Pertandinganpun dimulai. Seiring Pak Toib yang begitu serius mengikuti bola yang terus bergulir, Pak Dulah semakin tenggelam dalam mimpi. Kerja seharian benar- benar membuat badannya lelah sehingga tidurnya terasa begitu nyenyak.
Hingga suatu saat…
“Waaah, bunuh diri..!” Pak Toib berteriak keras sekali diiringi suara sorak sorai di televisi. Pak Dulah langsung bangun.
“Sinten? Sinten bunuh diri, Mas?” teriak Pak Dulah kaget.
“Kesebelasan kulo bunuh diri..,” kata Pak Toib lemas. Wajahnya tampak begitu sedih. Rupanya kesebelasan kesayangan Pak Toib memasukkan bola ke gawangnya sendiri.
Pak Dulah terperangah. Jadi ini tadi urusan bola toh? pikirnya. Rasa kaget, jengkel sekaligus lucu campur aduk dalam hatinya.
Tiba-tiba terdengar pintu rumah diketuk.
“Pak Dulah?

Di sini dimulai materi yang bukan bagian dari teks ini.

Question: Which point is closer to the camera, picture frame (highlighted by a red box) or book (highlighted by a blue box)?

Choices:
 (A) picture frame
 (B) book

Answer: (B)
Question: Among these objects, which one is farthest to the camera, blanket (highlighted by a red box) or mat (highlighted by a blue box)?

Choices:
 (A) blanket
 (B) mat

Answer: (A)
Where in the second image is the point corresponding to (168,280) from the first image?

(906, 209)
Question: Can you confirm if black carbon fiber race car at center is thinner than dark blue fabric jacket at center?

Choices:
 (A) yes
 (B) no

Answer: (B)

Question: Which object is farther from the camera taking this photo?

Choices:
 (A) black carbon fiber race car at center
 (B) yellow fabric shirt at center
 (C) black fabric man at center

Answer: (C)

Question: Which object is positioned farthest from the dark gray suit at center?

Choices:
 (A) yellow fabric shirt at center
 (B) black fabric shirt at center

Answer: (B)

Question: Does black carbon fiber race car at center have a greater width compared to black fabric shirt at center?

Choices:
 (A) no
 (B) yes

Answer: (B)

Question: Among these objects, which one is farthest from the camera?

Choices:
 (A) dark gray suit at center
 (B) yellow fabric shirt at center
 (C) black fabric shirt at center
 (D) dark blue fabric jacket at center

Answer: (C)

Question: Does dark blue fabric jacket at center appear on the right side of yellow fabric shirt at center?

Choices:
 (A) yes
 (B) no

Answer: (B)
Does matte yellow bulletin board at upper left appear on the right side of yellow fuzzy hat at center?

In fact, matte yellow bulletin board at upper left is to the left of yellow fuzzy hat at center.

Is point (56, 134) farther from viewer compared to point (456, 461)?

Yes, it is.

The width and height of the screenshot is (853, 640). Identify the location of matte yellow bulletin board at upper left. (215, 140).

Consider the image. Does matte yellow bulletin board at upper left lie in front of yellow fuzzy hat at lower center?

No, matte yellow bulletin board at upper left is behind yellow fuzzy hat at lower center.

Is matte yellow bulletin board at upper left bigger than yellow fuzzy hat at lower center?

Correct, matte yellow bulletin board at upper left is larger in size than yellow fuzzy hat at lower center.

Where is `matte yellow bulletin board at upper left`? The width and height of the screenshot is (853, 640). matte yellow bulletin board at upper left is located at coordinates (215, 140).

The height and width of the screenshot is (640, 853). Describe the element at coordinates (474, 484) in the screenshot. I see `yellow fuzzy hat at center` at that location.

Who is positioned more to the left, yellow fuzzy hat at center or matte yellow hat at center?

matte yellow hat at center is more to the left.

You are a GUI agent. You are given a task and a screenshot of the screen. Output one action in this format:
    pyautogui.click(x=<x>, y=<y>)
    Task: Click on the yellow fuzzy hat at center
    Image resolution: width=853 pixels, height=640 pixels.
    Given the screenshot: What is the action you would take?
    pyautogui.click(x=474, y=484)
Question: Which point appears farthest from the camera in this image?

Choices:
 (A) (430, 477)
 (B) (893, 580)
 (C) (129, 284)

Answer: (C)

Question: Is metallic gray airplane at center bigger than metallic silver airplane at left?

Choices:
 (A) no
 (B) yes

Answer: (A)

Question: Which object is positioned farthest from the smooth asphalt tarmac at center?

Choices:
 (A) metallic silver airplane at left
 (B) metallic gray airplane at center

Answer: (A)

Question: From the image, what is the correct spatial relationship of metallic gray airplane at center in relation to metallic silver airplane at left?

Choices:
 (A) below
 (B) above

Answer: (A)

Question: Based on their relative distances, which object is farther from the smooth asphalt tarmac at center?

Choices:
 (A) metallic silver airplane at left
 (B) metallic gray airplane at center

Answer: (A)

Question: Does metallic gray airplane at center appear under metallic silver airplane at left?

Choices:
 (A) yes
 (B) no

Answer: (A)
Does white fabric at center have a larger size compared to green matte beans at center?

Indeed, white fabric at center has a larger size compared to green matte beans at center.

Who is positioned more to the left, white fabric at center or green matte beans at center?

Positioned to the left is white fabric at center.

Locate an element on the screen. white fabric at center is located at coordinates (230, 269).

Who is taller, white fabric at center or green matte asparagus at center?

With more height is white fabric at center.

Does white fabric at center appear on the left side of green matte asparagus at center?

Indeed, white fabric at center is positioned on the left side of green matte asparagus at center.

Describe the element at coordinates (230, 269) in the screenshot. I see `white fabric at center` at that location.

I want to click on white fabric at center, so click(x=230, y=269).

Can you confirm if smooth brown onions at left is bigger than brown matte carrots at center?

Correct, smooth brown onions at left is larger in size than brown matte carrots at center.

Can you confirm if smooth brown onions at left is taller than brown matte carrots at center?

Mboten nopo-nopo?” tanya seseorang. Walah, Pak RT.
Rupanya ada tetangga yang lapor pada Pak RT karena mendengar terialan Pak Toib tadi.
“Aman Pak RT, mboten nopo-nopo,” jawab Pak Dulah sambil membukakan pintu lalu menutupnya lagi sepeninggal Pak RT.
Sepuluh menit kemudian Pak Toib pun berpamitan. Kedudukan tetap. Tim kesayangannya kalah. Padahal mereka bermain bagus dan bisa mempertahankan kedudukan imbang hampir di sepanjang 45 menit babak kedua.
Dengan wajah kuyu Pak Toib meninggalkan rumah Pak Dulah yang tak lama kemudian menjadi gelap karena lampunya dimatikan.
Begitulah romantika sepak bola yang sampai sekarang masih saya ingat. Lebih dari sekadar olahraga, bola telah menjadi perekat yang hangat bagi keluarga kami—menghadirkan tawa, diskusi seru, bahkan drama kecil yang lucu untuk dikenang.
Dari anak-anak yang bersemangat mencari ilmu demi menjadi pemain hebat, hingga Pak Toib yang dengan polosnya membuat satu kampung terjaga karena “gol bunuh diri” tim kesayangannya. Ya, meski saya sendiri tidak begitu paham tentang bola, tapi semua itu adalah bagian dari kenangan manis yang tak tergantikan.